TEMPO.CO, Jakarta -Dari 452 perusahaan yang tercatat di Bursa Efek Indonesia, setidaknya lebih dari 100 saham emiten tidak aktif diperdagangkan atau saham tidur. Direktur Utama BEI, Ito Warsito, mengatakan banyak alasan yang membuat saham suatu emiten tidak lagi diminati. Namun mayoritas pergerakan saham perusahaan itu terkena dampak dari fundamental perusahaan.
"Saat krisis ekonomi 1997 dan 2008, banyak emiten yang floating shares-nya kurang karena itu. Perusahaan pun mengeluarkan right issue," ujar Ito di kantornya, Jakarta, Selasa 24 Juli 2012.
Menurutnya, banyak right issue dibeli oleh saham pengendali. Akibatnya, saham yang beredar di publik menjadi berkurang. Pergerakan saham emiten pun menjadi buruk.

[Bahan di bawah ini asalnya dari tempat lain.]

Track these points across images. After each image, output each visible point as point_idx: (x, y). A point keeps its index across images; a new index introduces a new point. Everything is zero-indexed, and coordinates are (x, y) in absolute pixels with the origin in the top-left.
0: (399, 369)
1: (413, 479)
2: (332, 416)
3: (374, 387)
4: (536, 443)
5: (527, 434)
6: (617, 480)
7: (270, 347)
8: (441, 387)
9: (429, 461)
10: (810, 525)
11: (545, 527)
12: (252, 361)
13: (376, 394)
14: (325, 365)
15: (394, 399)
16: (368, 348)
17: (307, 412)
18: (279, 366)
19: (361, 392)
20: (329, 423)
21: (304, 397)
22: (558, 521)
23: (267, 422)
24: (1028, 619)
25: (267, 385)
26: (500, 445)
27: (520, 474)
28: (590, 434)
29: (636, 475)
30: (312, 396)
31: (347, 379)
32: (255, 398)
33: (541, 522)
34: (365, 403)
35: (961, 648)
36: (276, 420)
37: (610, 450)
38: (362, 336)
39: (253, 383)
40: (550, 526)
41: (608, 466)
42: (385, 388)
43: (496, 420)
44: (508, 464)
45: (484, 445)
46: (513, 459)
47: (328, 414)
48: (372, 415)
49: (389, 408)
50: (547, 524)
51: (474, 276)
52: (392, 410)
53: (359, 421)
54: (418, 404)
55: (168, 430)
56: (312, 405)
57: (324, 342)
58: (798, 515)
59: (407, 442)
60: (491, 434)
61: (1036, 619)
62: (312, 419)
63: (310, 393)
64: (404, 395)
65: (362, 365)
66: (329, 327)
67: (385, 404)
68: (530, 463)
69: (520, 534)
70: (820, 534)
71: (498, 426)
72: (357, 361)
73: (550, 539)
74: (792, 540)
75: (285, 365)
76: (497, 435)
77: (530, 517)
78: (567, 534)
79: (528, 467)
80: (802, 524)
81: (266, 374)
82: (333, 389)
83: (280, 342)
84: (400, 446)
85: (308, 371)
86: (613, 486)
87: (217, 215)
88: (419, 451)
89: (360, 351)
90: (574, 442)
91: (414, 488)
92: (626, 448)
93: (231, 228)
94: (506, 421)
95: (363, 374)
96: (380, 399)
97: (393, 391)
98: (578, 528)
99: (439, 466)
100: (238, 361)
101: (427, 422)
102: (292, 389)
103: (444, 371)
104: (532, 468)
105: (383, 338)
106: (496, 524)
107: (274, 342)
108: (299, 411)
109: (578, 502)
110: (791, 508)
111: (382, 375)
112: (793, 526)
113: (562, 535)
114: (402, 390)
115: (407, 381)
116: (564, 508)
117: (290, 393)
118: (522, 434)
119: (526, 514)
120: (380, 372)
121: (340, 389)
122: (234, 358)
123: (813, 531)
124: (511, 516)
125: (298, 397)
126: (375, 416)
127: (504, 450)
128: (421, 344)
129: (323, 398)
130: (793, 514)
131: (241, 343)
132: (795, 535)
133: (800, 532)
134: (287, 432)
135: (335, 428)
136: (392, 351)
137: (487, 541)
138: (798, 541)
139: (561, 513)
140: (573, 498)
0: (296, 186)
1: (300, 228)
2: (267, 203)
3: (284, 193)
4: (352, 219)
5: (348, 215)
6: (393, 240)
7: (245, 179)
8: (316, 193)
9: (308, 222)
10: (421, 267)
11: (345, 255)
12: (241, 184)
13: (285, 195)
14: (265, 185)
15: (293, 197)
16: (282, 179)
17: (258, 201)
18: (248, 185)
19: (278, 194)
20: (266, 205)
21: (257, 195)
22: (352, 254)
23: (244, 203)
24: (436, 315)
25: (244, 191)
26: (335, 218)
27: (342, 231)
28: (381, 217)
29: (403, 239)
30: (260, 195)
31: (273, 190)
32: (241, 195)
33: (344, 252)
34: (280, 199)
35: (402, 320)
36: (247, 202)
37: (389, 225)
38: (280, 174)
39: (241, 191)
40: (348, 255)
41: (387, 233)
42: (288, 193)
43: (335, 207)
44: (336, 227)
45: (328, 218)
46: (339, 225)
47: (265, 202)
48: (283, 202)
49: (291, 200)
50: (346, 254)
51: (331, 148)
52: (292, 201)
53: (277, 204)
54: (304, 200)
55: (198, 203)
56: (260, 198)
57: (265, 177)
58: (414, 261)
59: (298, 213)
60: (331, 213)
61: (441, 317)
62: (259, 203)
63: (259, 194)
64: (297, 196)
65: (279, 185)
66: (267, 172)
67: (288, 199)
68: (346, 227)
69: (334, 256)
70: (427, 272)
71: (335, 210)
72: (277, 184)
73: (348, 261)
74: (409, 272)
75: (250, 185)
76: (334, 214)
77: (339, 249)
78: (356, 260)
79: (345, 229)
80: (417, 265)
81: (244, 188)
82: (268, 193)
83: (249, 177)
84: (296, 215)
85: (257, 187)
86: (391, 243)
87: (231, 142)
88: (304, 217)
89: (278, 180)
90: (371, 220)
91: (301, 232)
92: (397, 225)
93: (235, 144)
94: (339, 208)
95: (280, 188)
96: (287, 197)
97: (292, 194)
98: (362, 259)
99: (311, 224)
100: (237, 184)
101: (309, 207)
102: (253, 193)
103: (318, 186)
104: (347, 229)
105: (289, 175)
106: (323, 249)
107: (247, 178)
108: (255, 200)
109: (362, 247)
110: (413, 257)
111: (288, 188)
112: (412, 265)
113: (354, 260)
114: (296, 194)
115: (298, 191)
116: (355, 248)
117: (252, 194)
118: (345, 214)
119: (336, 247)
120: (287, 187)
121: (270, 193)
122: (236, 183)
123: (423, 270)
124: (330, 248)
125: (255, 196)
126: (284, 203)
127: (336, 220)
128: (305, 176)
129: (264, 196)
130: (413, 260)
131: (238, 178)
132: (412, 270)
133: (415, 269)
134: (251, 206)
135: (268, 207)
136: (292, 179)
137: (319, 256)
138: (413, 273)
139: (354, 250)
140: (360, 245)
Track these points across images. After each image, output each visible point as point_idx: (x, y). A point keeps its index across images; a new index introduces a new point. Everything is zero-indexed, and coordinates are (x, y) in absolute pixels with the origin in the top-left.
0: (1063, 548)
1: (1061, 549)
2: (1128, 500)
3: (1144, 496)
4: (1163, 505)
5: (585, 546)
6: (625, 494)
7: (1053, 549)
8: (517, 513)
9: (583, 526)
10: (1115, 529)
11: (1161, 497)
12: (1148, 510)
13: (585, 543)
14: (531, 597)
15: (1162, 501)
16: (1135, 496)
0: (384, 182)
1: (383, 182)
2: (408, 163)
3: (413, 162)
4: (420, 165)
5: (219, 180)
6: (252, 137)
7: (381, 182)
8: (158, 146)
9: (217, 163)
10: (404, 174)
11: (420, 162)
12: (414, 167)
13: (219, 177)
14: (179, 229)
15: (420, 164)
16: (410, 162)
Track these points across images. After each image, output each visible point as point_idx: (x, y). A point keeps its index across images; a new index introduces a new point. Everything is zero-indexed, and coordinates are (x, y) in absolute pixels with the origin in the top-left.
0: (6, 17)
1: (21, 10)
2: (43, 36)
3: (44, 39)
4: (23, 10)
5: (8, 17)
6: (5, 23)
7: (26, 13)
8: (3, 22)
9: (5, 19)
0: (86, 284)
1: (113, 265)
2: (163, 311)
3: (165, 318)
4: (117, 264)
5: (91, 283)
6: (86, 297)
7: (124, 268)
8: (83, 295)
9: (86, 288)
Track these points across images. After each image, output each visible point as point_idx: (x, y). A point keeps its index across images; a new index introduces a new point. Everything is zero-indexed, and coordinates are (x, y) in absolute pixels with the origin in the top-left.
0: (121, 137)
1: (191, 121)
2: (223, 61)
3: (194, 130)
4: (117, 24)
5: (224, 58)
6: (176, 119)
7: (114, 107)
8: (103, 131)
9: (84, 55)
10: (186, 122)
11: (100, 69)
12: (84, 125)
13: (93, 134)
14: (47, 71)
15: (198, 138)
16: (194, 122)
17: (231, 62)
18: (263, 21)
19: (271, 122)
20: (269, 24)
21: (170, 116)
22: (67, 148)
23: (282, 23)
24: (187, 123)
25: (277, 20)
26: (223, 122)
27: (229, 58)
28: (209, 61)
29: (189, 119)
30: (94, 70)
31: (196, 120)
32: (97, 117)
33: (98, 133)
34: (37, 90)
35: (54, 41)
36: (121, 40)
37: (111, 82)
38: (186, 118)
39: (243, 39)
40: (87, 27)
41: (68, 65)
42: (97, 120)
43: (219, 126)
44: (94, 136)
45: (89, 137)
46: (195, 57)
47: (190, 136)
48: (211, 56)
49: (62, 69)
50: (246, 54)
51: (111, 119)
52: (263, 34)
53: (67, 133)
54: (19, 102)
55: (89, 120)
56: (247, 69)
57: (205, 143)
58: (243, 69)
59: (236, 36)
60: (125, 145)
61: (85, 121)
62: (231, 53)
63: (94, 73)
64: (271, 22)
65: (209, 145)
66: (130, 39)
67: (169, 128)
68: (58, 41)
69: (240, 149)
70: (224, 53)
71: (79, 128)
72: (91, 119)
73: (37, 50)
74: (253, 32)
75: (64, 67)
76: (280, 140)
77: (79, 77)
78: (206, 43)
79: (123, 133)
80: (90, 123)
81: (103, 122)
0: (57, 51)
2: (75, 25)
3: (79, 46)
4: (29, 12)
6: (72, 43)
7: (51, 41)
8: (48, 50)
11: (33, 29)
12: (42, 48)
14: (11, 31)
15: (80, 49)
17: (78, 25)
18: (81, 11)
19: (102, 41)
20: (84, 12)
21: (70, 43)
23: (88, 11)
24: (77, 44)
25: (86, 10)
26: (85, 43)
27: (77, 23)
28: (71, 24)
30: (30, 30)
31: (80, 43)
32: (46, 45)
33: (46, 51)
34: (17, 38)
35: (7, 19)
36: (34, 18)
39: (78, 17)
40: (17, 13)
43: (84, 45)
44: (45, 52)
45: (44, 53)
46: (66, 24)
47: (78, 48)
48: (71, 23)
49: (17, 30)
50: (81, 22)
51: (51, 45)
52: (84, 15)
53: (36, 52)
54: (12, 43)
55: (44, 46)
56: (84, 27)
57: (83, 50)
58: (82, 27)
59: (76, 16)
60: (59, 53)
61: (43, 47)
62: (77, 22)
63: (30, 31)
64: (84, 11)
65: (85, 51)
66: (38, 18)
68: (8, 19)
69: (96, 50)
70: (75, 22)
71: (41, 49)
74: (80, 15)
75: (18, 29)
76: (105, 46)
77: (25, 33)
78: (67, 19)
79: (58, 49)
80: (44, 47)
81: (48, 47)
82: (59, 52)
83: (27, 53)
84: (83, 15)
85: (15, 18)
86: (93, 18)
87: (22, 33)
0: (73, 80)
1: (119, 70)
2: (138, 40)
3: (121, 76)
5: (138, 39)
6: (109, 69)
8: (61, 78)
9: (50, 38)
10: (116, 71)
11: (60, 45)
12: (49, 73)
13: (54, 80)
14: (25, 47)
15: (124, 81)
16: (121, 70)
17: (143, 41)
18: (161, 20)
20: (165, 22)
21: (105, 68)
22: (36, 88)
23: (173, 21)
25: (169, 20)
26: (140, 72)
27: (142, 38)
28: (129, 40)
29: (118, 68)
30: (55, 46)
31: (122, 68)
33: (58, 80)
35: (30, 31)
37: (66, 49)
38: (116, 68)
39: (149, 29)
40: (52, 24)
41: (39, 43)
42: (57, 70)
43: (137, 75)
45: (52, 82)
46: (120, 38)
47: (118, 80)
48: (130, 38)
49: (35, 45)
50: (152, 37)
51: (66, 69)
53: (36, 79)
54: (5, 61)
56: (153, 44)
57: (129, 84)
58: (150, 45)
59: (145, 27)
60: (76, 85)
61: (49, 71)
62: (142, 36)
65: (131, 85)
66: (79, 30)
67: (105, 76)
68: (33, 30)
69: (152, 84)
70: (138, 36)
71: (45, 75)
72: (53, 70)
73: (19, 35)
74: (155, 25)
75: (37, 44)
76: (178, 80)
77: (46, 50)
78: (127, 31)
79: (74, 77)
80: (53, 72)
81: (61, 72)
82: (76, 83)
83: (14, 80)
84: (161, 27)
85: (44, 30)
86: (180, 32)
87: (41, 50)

Untuk itu, otoritas bursa sudah berusaha mengumpulkan emiten-emiten yang dianggap saham tidur itu. Di antaranya dengan melakukan program penulisan business report dan pelatihan untuk mengaktifkan saham kembali. "Bisa pula dengan menambah saham di publik dan perusahaan harus memikirkan kembali aksi korporasi selanjutnya," ujar dia.
Fenomena saham tidur itu, menurut Ito, tidak hanya terjadi di pasar modal Indonesia, tapi juga di setiap bursa efek di seluruh dunia. Namun Ito berharap saham-saham emiten Indonesia dapat seluruhnya aktif diperdagangkan. Namun ia enggan menyebutkan target untuk perubahan saham tidur menjadi aktif kembali. "Ini jangka panjang. Kami tidak bisa hanya menargetkan 1-2 tahun, tapi membutuhkan waktu yang cukup lama," ujarnya.
Ito mengakui kondisi saham tidur saat ini lebih baik jika dibandingkan beberapa tahun sebelumnya. Pihaknya akan terus berusaha mendorong emiten melakukan kegiatan yang dapat memicu pergerakan sahamnya.